━━ Source information ━━
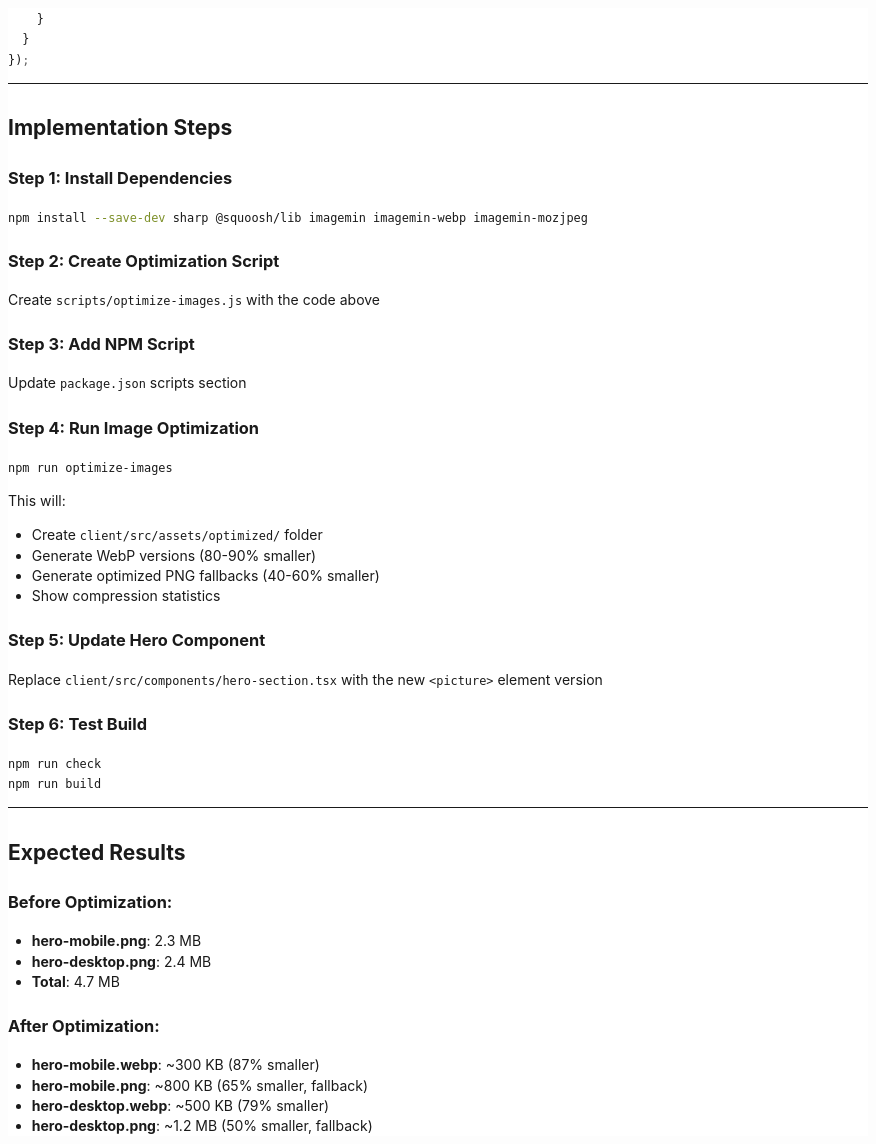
 ```typescript
    }
  }
});
```

---

## Implementation Steps

### Step 1: Install Dependencies
```bash
npm install --save-dev sharp @squoosh/lib imagemin imagemin-webp imagemin-mozjpeg
```

### Step 2: Create Optimization Script
Create `scripts/optimize-images.js` with the code above

### Step 3: Add NPM Script
Update `package.json` scripts section

### Step 4: Run Image Optimization
```bash
npm run optimize-images
```

This will:
- Create `client/src/assets/optimized/` folder
- Generate WebP versions (80-90% smaller)
- Generate optimized PNG fallbacks (40-60% smaller)
- Show compression statistics

### Step 5: Update Hero Component
Replace `client/src/components/hero-section.tsx` with the new `<picture>` element version

### Step 6: Test Build
```bash
npm run check
npm run build
```

---

## Expected Results

### Before Optimization:
- **hero-mobile.png**: 2.3 MB
- **hero-desktop.png**: 2.4 MB
- **Total**: 4.7 MB

### After Optimization:
- **hero-mobile.webp**: ~300 KB (87% smaller)
- **hero-mobile.png**: ~800 KB (65% smaller, fallback)
- **hero-desktop.webp**: ~500 KB (79% smaller)
- **hero-desktop.png**: ~1.2 MB (50% smaller, fallback)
━━━
▶ _About this task_:
Count the lines in the records that include the word "images". Report the total alone.

▶ _Your response_:
2